◆ **INSTRUCTION**: Rewrite every line of the material below, replacing "common name" with "vernacular name" and changing nothing else. Omit the pictures from your answer.

◆ **RAW DATA**:
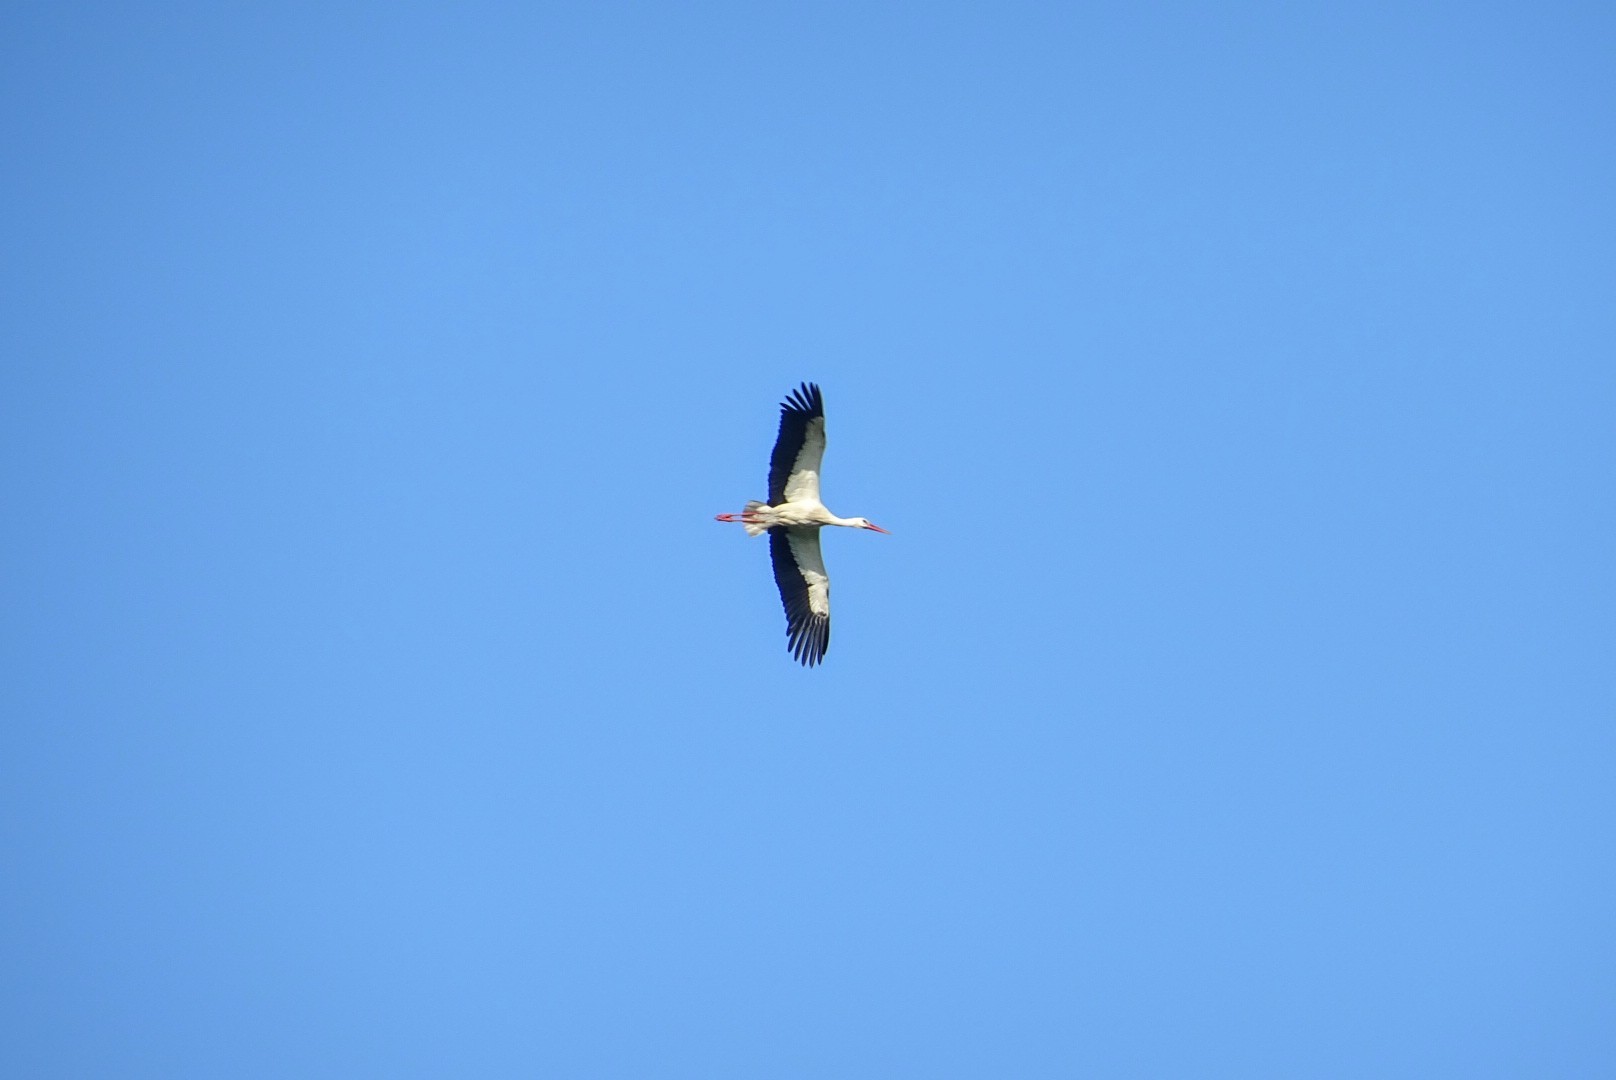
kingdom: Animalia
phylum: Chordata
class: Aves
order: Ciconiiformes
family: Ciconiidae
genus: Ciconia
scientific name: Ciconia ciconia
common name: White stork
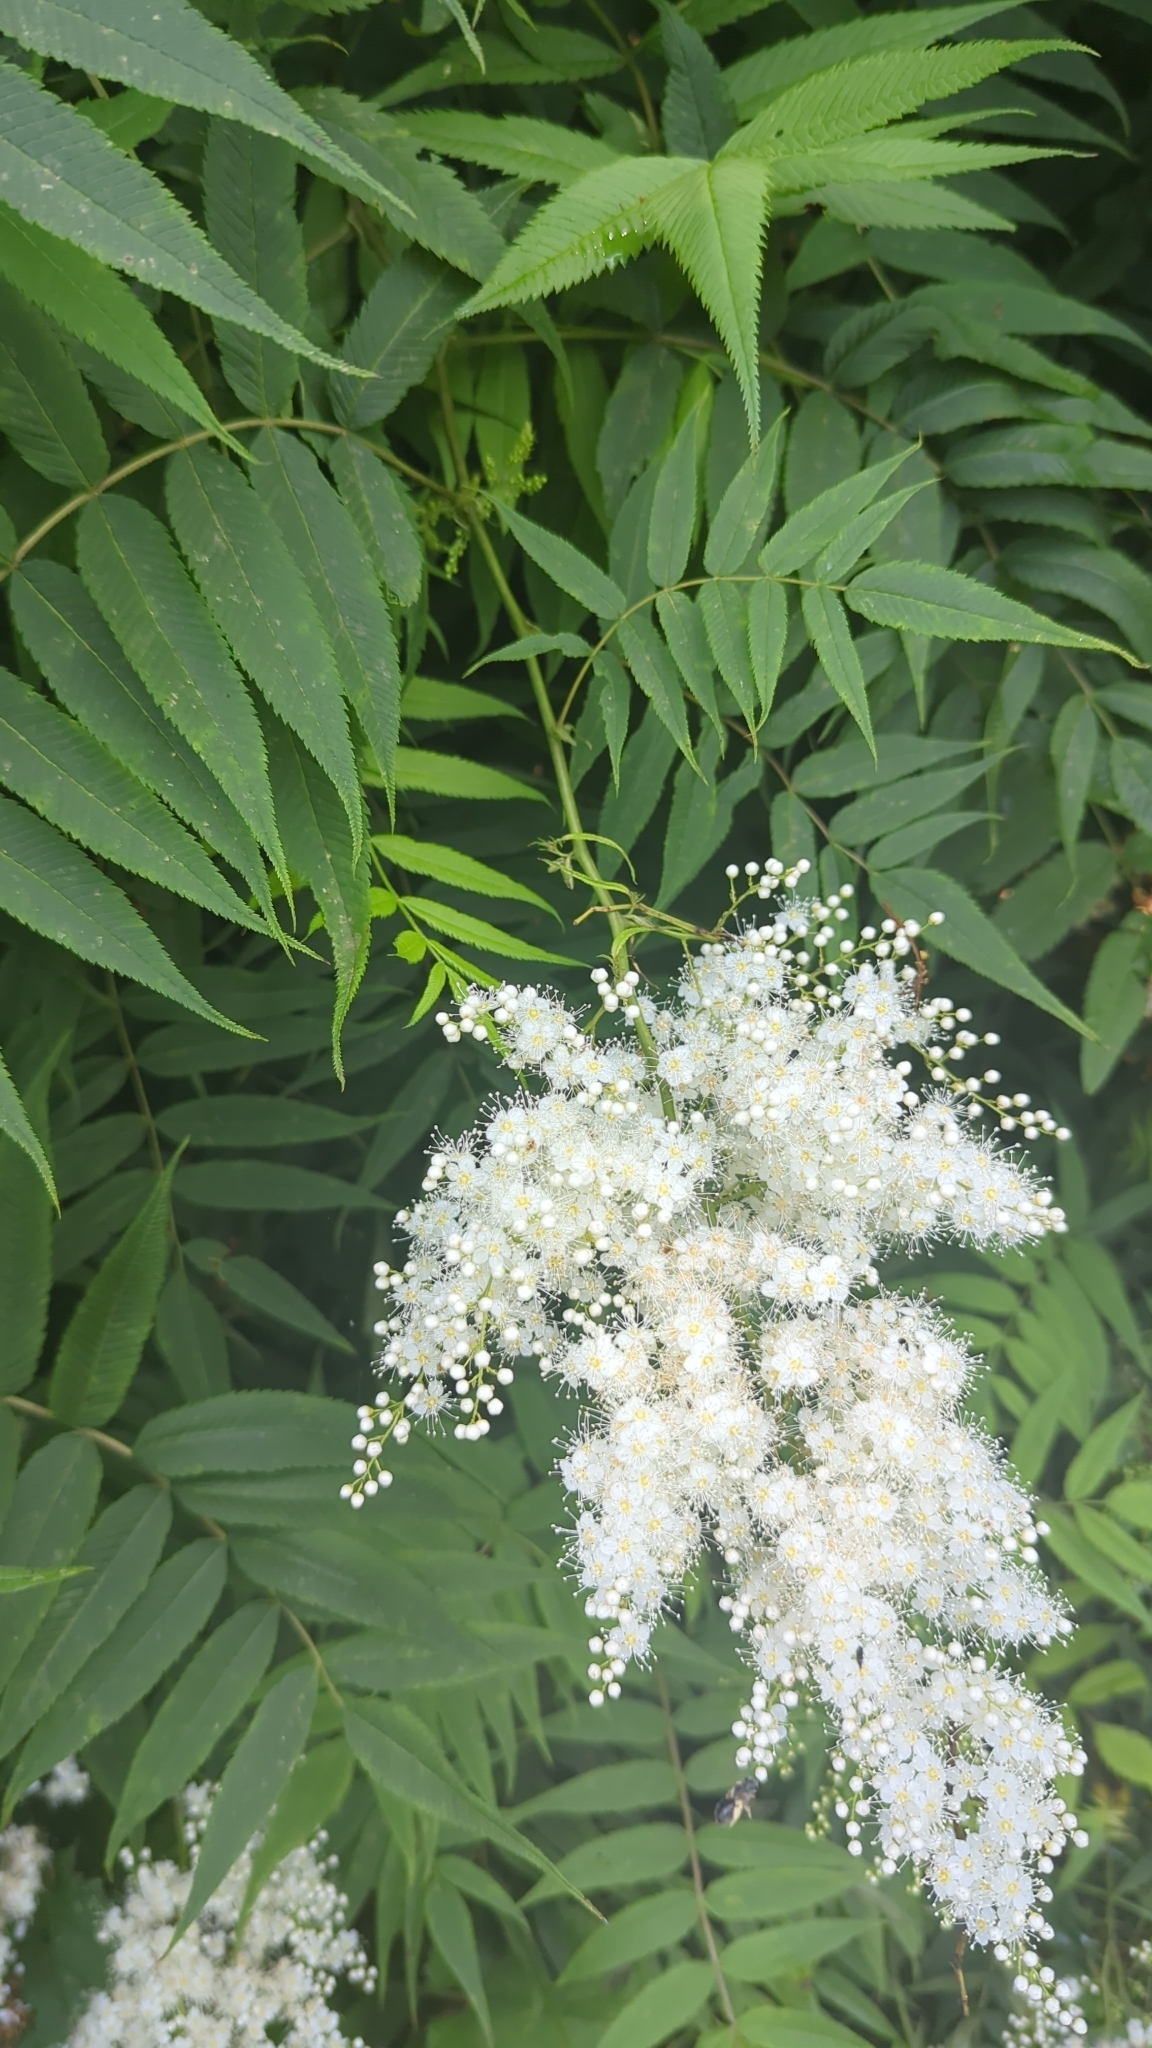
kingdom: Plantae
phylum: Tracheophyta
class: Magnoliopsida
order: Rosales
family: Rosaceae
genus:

◆ **FULL ANSWER**:
kingdom: Animalia
phylum: Chordata
class: Aves
order: Ciconiiformes
family: Ciconiidae
genus: Ciconia
scientific name: Ciconia ciconia
vernacular name: White stork
kingdom: Plantae
phylum: Tracheophyta
class: Magnoliopsida
order: Rosales
family: Rosaceae
genus:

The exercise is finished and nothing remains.